● **Work task**: Please print out every entry below, verbatim.

● **The data**:
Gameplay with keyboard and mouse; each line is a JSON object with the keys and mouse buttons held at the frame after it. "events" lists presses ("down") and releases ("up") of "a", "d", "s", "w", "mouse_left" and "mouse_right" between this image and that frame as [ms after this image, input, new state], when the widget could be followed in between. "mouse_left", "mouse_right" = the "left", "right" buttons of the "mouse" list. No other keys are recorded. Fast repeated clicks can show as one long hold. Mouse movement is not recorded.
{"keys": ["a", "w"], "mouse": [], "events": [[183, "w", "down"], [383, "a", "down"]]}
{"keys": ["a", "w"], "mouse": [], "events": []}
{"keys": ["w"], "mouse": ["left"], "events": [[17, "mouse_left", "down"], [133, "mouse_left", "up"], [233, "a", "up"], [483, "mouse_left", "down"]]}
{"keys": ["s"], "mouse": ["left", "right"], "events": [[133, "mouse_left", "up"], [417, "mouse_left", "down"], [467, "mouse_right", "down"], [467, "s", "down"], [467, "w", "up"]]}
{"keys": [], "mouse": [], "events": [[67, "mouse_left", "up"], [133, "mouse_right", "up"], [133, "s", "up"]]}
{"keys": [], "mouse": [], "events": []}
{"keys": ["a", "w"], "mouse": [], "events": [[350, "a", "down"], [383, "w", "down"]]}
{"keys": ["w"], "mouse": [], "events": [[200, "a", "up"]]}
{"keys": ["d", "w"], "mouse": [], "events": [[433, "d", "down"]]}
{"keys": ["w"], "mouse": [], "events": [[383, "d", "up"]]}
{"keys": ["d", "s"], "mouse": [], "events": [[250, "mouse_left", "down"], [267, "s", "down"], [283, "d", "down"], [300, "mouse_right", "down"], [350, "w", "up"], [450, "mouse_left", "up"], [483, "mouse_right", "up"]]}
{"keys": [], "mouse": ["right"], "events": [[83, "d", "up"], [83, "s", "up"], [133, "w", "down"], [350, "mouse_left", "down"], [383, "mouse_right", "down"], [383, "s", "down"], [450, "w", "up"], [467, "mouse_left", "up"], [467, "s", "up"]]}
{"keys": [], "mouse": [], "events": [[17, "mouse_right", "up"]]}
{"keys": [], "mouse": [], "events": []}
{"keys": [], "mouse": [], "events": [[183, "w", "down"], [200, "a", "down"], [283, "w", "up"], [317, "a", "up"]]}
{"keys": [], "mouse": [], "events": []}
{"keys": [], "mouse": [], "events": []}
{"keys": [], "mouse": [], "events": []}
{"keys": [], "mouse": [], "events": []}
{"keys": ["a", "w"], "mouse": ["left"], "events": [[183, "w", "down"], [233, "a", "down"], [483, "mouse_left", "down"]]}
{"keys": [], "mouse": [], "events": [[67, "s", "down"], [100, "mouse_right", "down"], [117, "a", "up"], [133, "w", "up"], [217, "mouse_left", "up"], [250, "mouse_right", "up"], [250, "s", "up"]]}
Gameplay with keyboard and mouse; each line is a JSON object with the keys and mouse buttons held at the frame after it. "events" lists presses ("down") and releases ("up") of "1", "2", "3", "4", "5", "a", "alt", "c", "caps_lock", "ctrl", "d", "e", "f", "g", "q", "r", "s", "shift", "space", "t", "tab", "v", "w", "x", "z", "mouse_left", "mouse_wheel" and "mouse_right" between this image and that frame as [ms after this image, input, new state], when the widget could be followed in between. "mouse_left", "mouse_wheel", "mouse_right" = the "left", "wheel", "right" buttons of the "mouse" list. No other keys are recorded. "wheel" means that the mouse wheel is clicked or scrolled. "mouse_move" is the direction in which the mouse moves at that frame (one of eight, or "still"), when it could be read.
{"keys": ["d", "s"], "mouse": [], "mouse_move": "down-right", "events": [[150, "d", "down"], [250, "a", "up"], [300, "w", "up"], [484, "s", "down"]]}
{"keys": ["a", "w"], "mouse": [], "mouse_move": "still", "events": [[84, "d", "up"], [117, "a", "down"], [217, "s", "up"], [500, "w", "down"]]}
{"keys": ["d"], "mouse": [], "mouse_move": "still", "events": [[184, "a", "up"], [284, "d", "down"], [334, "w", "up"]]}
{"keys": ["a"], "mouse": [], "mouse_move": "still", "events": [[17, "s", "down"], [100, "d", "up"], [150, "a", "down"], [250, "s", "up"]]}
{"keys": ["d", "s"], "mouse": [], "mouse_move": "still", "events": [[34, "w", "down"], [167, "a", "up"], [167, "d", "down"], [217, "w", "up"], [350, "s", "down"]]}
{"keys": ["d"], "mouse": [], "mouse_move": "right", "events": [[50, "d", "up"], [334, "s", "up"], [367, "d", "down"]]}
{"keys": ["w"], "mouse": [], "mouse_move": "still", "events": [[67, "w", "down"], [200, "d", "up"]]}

● **Written response**:
Gameplay with keyboard and mouse; each line is a JSON object with the keys and mouse buttons held at the frame after it. "events" lists presses ("down") and releases ("up") of "a", "d", "s", "w", "mouse_left" and "mouse_right" between this image and that frame as [ms after this image, input, new state], when the widget could be followed in between. "mouse_left", "mouse_right" = the "left", "right" buttons of the "mouse" list. No other keys are recorded. Fast repeated clicks can show as one long hold. Mouse movement is not recorded.
{"keys": ["a", "w"], "mouse": [], "events": [[183, "w", "down"], [383, "a", "down"]]}
{"keys": ["a", "w"], "mouse": [], "events": []}
{"keys": ["w"], "mouse": ["left"], "events": [[17, "mouse_left", "down"], [133, "mouse_left", "up"], [233, "a", "up"], [483, "mouse_left", "down"]]}
{"keys": ["s"], "mouse": ["left", "right"], "events": [[133, "mouse_left", "up"], [417, "mouse_left", "down"], [467, "mouse_right", "down"], [467, "s", "down"], [467, "w", "up"]]}
{"keys": [], "mouse": [], "events": [[67, "mouse_left", "up"], [133, "mouse_right", "up"], [133, "s", "up"]]}
{"keys": [], "mouse": [], "events": []}
{"keys": ["a", "w"], "mouse": [], "events": [[350, "a", "down"], [383, "w", "down"]]}
{"keys": ["w"], "mouse": [], "events": [[200, "a", "up"]]}
{"keys": ["d", "w"], "mouse": [], "events": [[433, "d", "down"]]}
{"keys": ["w"], "mouse": [], "events": [[383, "d", "up"]]}
{"keys": ["d", "s"], "mouse": [], "events": [[250, "mouse_left", "down"], [267, "s", "down"], [283, "d", "down"], [300, "mouse_right", "down"], [350, "w", "up"], [450, "mouse_left", "up"], [483, "mouse_right", "up"]]}
{"keys": [], "mouse": ["right"], "events": [[83, "d", "up"], [83, "s", "up"], [133, "w", "down"], [350, "mouse_left", "down"], [383, "mouse_right", "down"], [383, "s", "down"], [450, "w", "up"], [467, "mouse_left", "up"], [467, "s", "up"]]}
{"keys": [], "mouse": [], "events": [[17, "mouse_right", "up"]]}
{"keys": [], "mouse": [], "events": []}
{"keys": [], "mouse": [], "events": [[183, "w", "down"], [200, "a", "down"], [283, "w", "up"], [317, "a", "up"]]}
{"keys": [], "mouse": [], "events": []}
{"keys": [], "mouse": [], "events": []}
{"keys": [], "mouse": [], "events": []}
{"keys": [], "mouse": [], "events": []}
{"keys": ["a", "w"], "mouse": ["left"], "events": [[183, "w", "down"], [233, "a", "down"], [483, "mouse_left", "down"]]}
{"keys": [], "mouse": [], "events": [[67, "s", "down"], [100, "mouse_right", "down"], [117, "a", "up"], [133, "w", "up"], [217, "mouse_left", "up"], [250, "mouse_right", "up"], [250, "s", "up"]]}
Gameplay with keyboard and mouse; each line is a JSON object with the keys and mouse buttons held at the frame after it. "events" lists presses ("down") and releases ("up") of "1", "2", "3", "4", "5", "a", "alt", "c", "caps_lock", "ctrl", "d", "e", "f", "g", "q", "r", "s", "shift", "space", "t", "tab", "v", "w", "x", "z", "mouse_left", "mouse_wheel" and "mouse_right" between this image and that frame as [ms after this image, input, new state], when the widget could be followed in between. "mouse_left", "mouse_wheel", "mouse_right" = the "left", "wheel", "right" buttons of the "mouse" list. No other keys are recorded. "wheel" means that the mouse wheel is clicked or scrolled. "mouse_move" is the direction in which the mouse moves at that frame (one of eight, or "still"), when it could be read.
{"keys": ["d", "s"], "mouse": [], "mouse_move": "down-right", "events": [[150, "d", "down"], [250, "a", "up"], [300, "w", "up"], [484, "s", "down"]]}
{"keys": ["a", "w"], "mouse": [], "mouse_move": "still", "events": [[84, "d", "up"], [117, "a", "down"], [217, "s", "up"], [500, "w", "down"]]}
{"keys": ["d"], "mouse": [], "mouse_move": "still", "events": [[184, "a", "up"], [284, "d", "down"], [334, "w", "up"]]}
{"keys": ["a"], "mouse": [], "mouse_move": "still", "events": [[17, "s", "down"], [100, "d", "up"], [150, "a", "down"], [250, "s", "up"]]}
{"keys": ["d", "s"], "mouse": [], "mouse_move": "still", "events": [[34, "w", "down"], [167, "a", "up"], [167, "d", "down"], [217, "w", "up"], [350, "s", "down"]]}
{"keys": ["d"], "mouse": [], "mouse_move": "right", "events": [[50, "d", "up"], [334, "s", "up"], [367, "d", "down"]]}
{"keys": ["w"], "mouse": [], "mouse_move": "still", "events": [[67, "w", "down"], [200, "d", "up"]]}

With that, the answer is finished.